Simpson's Paradox and the Accuracy-Fluency Tradeoff in Translation
Zheng Wei Lim, Ekaterina Vylomova, Trevor Cohn, Charles Kemp
TL;DR
This work tackles the problem of how to reconcile translation accuracy and fluency. It introduces a formal framing with $\\text{accuracy}_M=\\log p(\\boldsymbol{x}|\\boldsymbol{y})$ and $\\text{fluency}_M=\\log p(\\boldsymbol{y})$, and demonstrates that Simpson's paradox yields a positive corpus-level association despite segment-level tradeoffs. The authors validate the paradox through theoretical formulation, Gaussian-simulated toy data, and empirical analyses of human and machine translations across CRITT, RLTC, MTMQM using a single NMT model to estimate the required probabilities, with an alternative verification using the M2M100 model in the appendix. The findings motivate segment-level evaluation and suggest balancing accuracy and fluency via noisy-channel objectives, with implications for both quality assessment protocols and MT system design.
Abstract
A good translation should be faithful to the source and should respect the norms of the target language.
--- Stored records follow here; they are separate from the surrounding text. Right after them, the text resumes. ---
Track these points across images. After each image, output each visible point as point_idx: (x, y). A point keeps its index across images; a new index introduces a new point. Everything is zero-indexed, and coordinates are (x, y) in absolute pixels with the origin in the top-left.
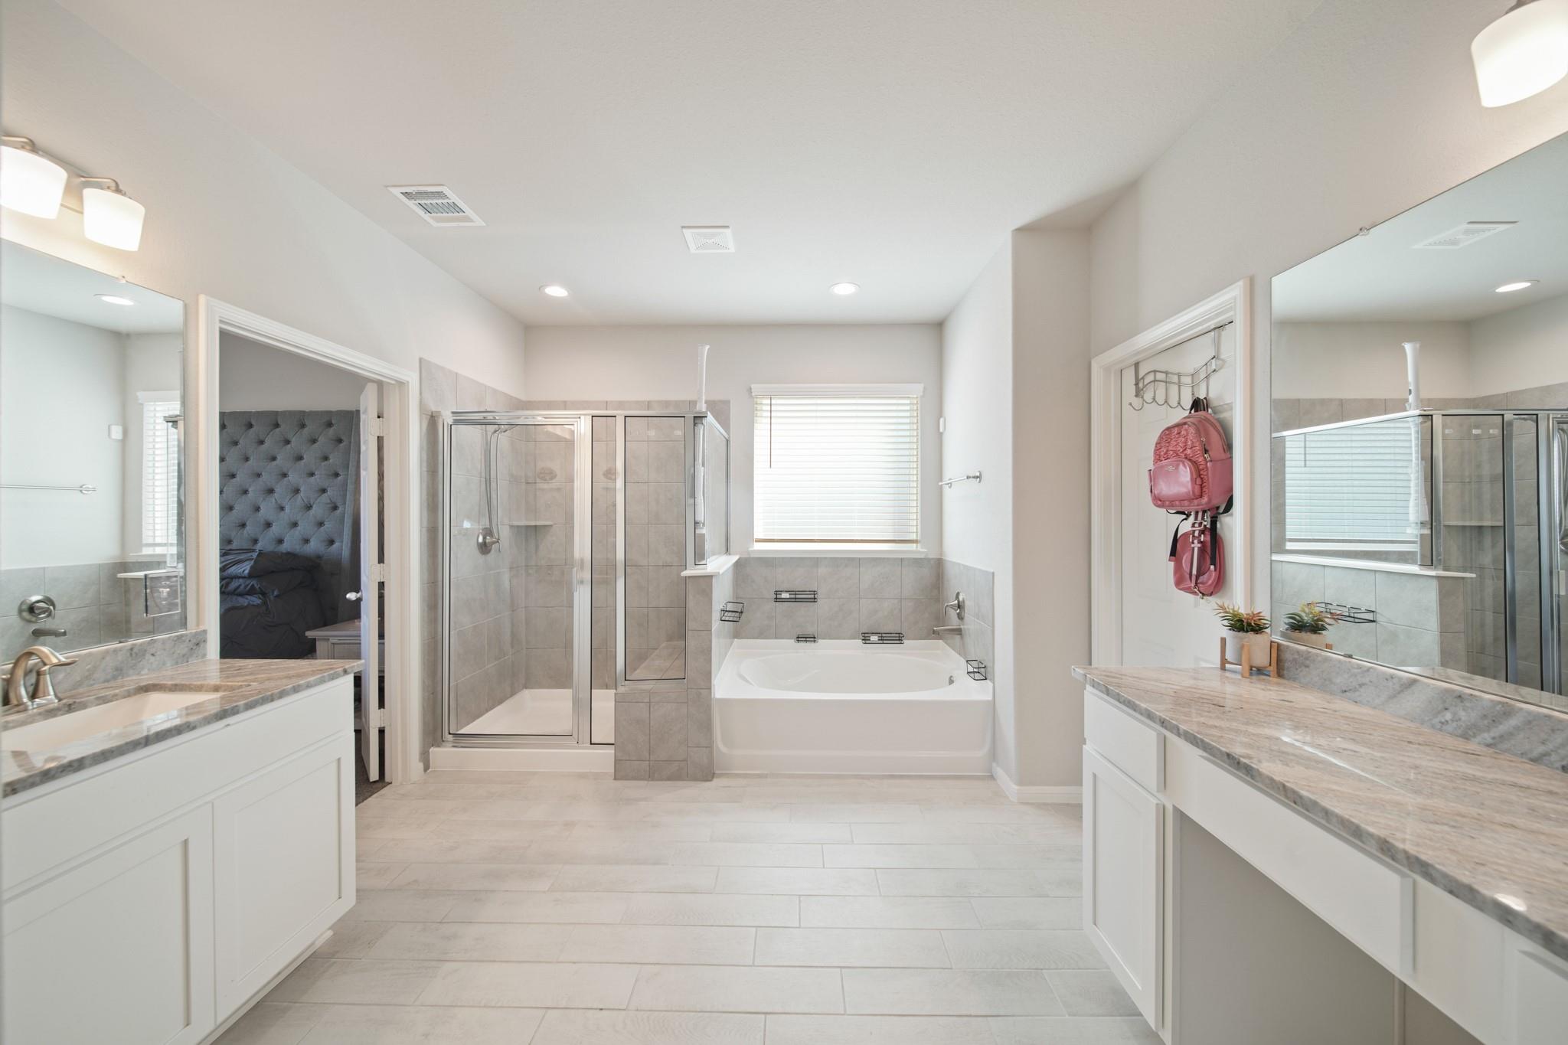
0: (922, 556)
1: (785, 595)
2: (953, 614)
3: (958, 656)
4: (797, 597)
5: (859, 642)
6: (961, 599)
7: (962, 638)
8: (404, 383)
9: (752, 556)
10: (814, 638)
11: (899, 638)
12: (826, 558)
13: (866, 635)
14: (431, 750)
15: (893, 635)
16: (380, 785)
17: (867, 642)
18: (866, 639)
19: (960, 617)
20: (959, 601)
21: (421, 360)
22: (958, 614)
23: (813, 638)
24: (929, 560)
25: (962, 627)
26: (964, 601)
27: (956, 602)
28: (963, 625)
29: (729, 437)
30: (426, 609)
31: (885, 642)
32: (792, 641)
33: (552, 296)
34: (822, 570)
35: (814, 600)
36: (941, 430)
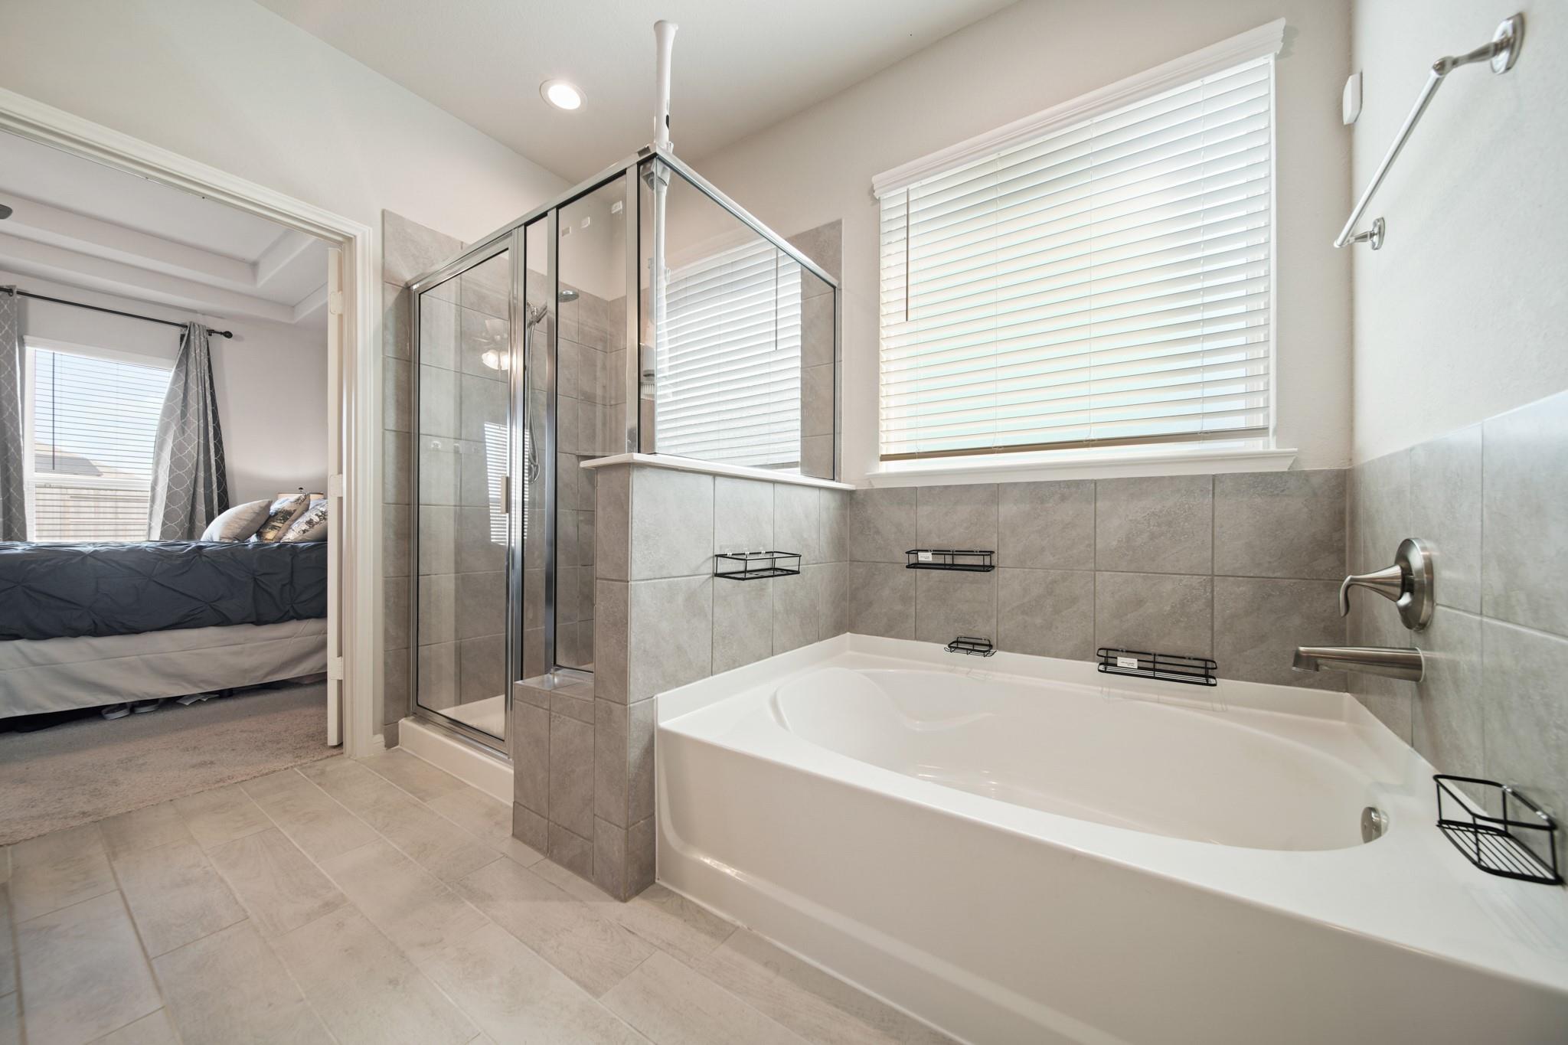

We address a theoretical puzzle about the relationship between these objectives. On one hand, intuition and some prior work suggest that accuracy and fluency should trade off against each other, and that capturing every detail of the source can only be achieved at the cost of fluency. On the other hand, quality assessment researchers often suggest that accuracy and fluency are highly correlated and difficult for human raters to distinguish (Callison-Burch et al., 2007). We show that the tension between these views is an instance of Simpson's paradox, and that accuracy and fluency are positively correlated at the level of the corpus but trade off at the level of individual source segments. We further suggest that the relationship between accuracy and fluency is best evaluated at the segment (or sentence) level, and that the trade off between these dimensions has implications both for assessing translation quality and developing improved MT systems.